I did a more systematic survey of AI performance, focusing on all-text puzzles for simplicity. I picked 25 such puzzles, which is almost all the ones solvable from the text given by "copy puzzle" (either having no images, or only images that are completely explained by alt text).I only included one of the dichotomies, since they are so similar.
GPT 5.2 Pro gets 10/25.
Gemini 3 Pro and Opus 4.5 get 2/25. (just "Wanderer's Colorlog" and "Haunted Mansion?")

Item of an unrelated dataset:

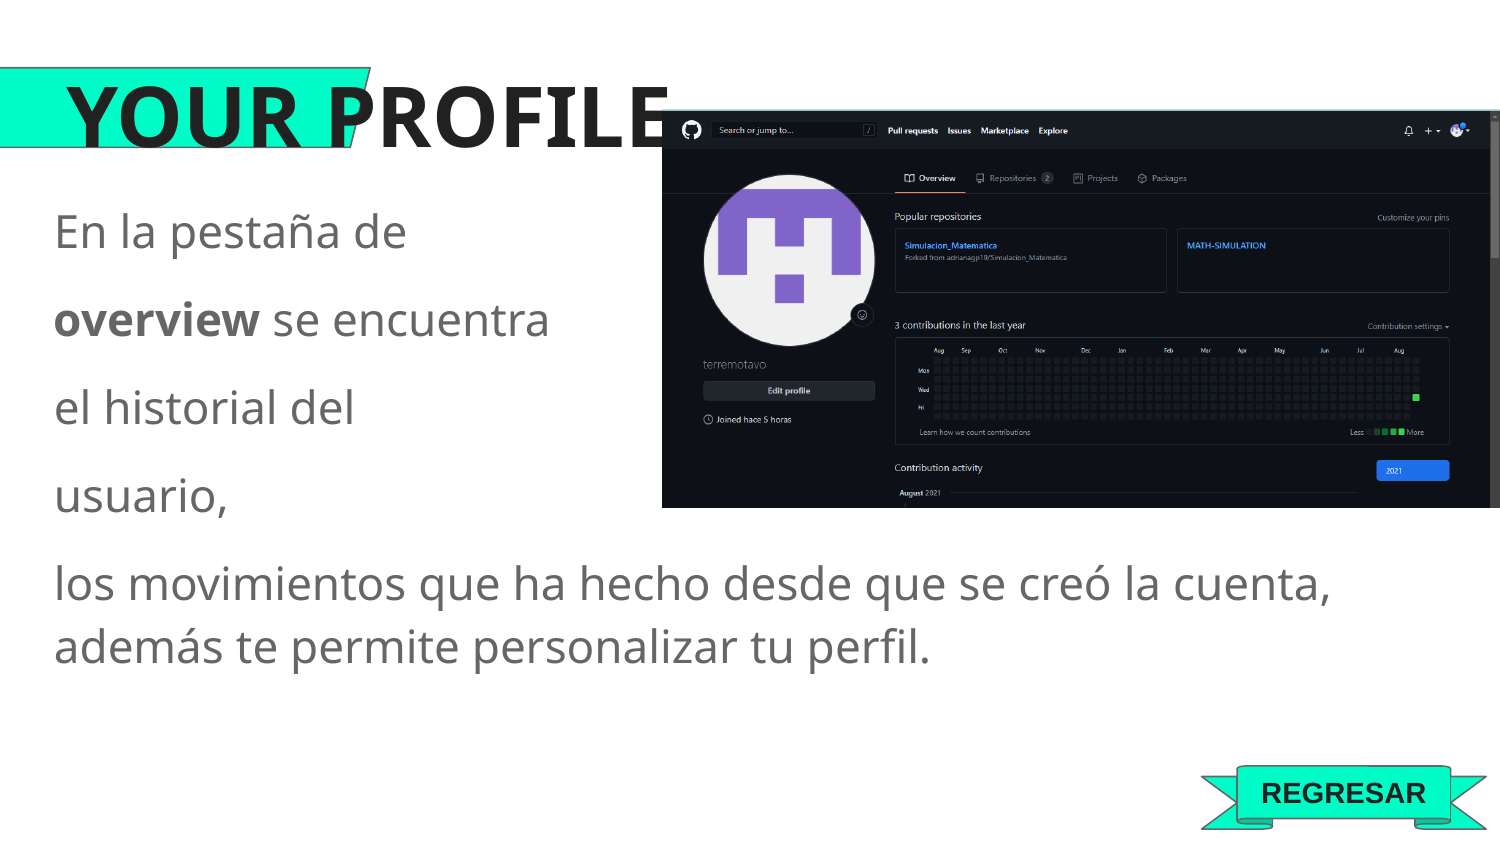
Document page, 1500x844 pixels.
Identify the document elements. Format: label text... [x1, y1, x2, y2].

GPT 5.1 Pro, the legacy model, got 6/25.
I think it's fair to resolve (at least one puzzle, at least 10 puzzles) to YES at this point. And I guess we should wait for other teams with contradictory information--multimodal puzzles may well be different--but the OpenAI model was very clearly best in my testing.
Spoilers for Trends: Names
Gemini Pro is able to quickly, easily, and without error solve this puzzle. Conversation linked below.
https://gemini.google.com/share/77e0327837e5
@JimHays It my testing, it also one-shots Trends: Finance, but failed on Trends: Numbers (probably because the trend for one of the lines is too recent to be in its training data).
@JimHays I don’t have any special knowledge, but I’m surprised this is so low. But maybe some groups won’t publish writeups or they will take too long to come out?
@Eliza I should have used the exact language from the registration form but this is what I was intending to refer to:

It would likely be a lot more work to do a thorough attempt on this compared to the Putnam or IMO, and maybe results won’t be impressive enough for official teams to announce results, so whatever we get might just be from hobbyists?
@JimHays This is back-channel conversation that maybe I'm not supposed to repeat, but as of mid-December zero teams that had registered have said that they were doing so for AI training or benchmarking. I'm somewhat bullish on the possibility of AI puzzle solving (though I doubt models right now are up to the task), but that's why I have so many NO bets in this market.
@JimHays I only bought No shares! I can't risk everything. The entire site already thinks I'm the anti-AI crusader.